The 1996 Nobel Prize in physiology or medicine has been awarded to Australia’s Peter C. Doherty and Switzerland’s Rolf Zinkernagel for their breakthrough insights into the inner workings of the human immune system.
The two Nobel laureates figured out how the body identifies viruses and other invading microorganisms as “foreign.” The work, carried out in the 1970s at the John Curtin School of Medical Research in Canberra, Australia, showed how the immune system distinguishes between normal and infected cells, laying the groundwork for current research in cellular immunology. The discoveries have led to insights into understanding the development of certain cancers and diseases of the immune system such as AIDS and rheumatoid arthritis.

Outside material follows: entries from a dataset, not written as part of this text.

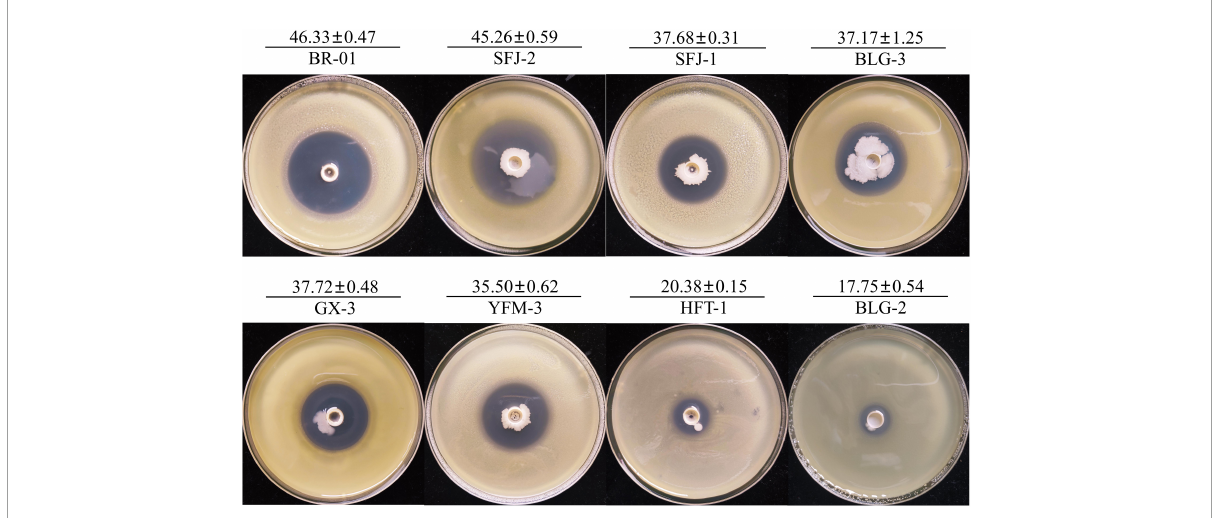
FIGURE1 Antagonistic effect of antagonistic bacteria on Xanthomonas oryzae pv. o ryzicola. Values given are the means ± standard deviations of triplicate measurements. The unit of measurement for inhibition zones is millimeter.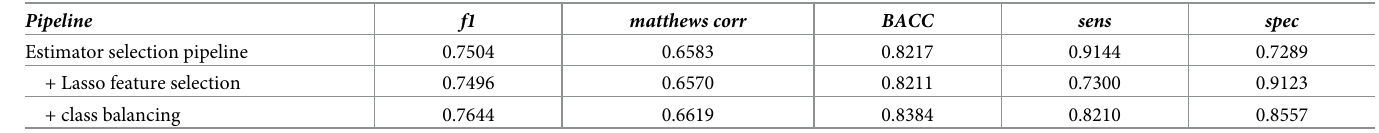
Table 1. Validation performance metrics for three different pipeline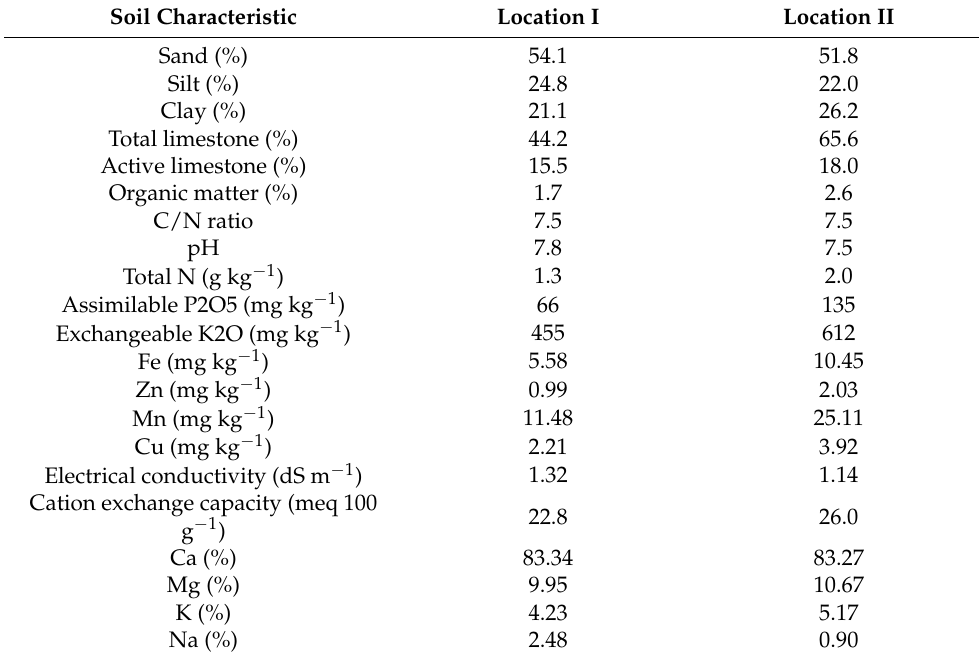
Table 1. Soil physical and chemical characteristics (from − 0.05 to − 0.30 m depth) of the two locations under study. Soil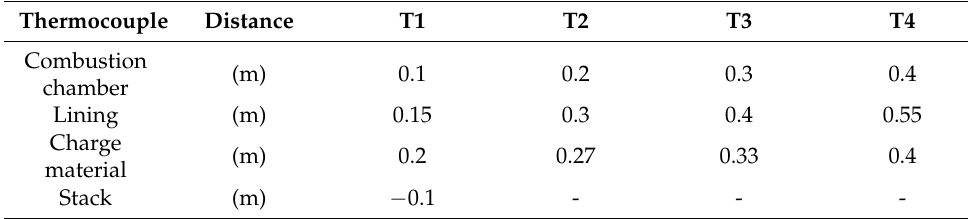
Figure 2. Distribution of thermocouples in the furnace (blue) lining, (green) combustion chamber, (red) charge material, (black) stack. Table 1. Distances of individual thermocouples from the burner.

Doherty and Zinkernagel, now director of the Institute of Experimental Immunology at the University of Zurich, Switzerland, “discovered the phenomena that the rest of us have been trying to understand since 1974,” says Harvard University immunologist Don Wiley.

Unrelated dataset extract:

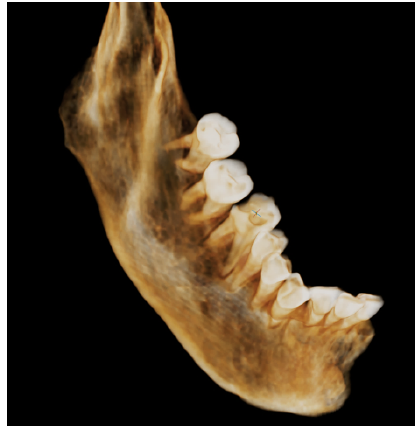
Figure 3. Mandible fragment CBCT scan (Early Bronze) Tooth segmentation was performed by Ravil M. Galeev (Insti- tute of Ethnology and Anthropology of Russian Academy of Sci- ences) on mandible fragment (Early Bronze Age). Segmenta- tion performed on Inobitec DICOM (Russian Federation) soft- ware allowed to extract image of molar (4.7) from the scan. As the mandible fragment had been previously scanned by intrao- images of the tooth, but its coronal part. Preliminary image com- bining was performed for accuracy assessment, but not continued due to obvious results showing discrepancy (Figure 4). Intraoral scanner should be used for surface scanning rather than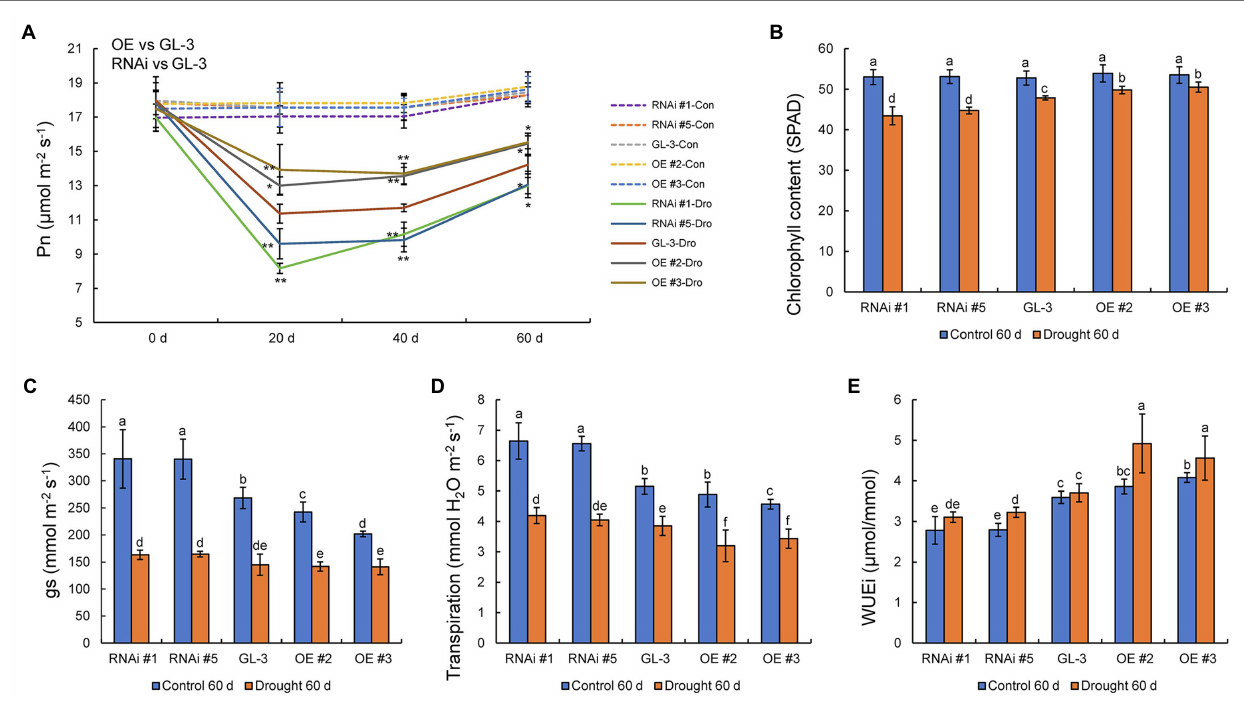
FIGURE 5 | Physiological indices of GL-3 and MdHB-7 transgenic apple plants under well-watered and soil water deficit conditions. (A) Photosynthetic rate (Pn). (B) Chlorophyll content. (C) Stomatal conductance (gs). (D) Transpiration. (E) WUEi. Data are means ± SD ( n = 5 for A–E ). In comparison with GL-3, * p < 0.05 and ** p < 0.01. Different letters indicate significant differences between lines based on one-way ANOVA and Tukey’s multiple range test ( p <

Doherty and Zinkernagel discovered that white blood cells must identify simultaneously a viral invader and proteins on the body’s own immune cells. “Everyone had just assumed that it was the virus alone that caused the immune response,” says Doherty, now chair of immunology at St. Jude Children’s Hospital in Memphis, Tennessee. “No one had really thought that the body’s own cells were involved.” Doherty attributes his success to bold thinking and a little luck. “You have to keep an open mind and be willing to step outside the paradigms,” he says. “It turns out that we made a couple of good guesses.”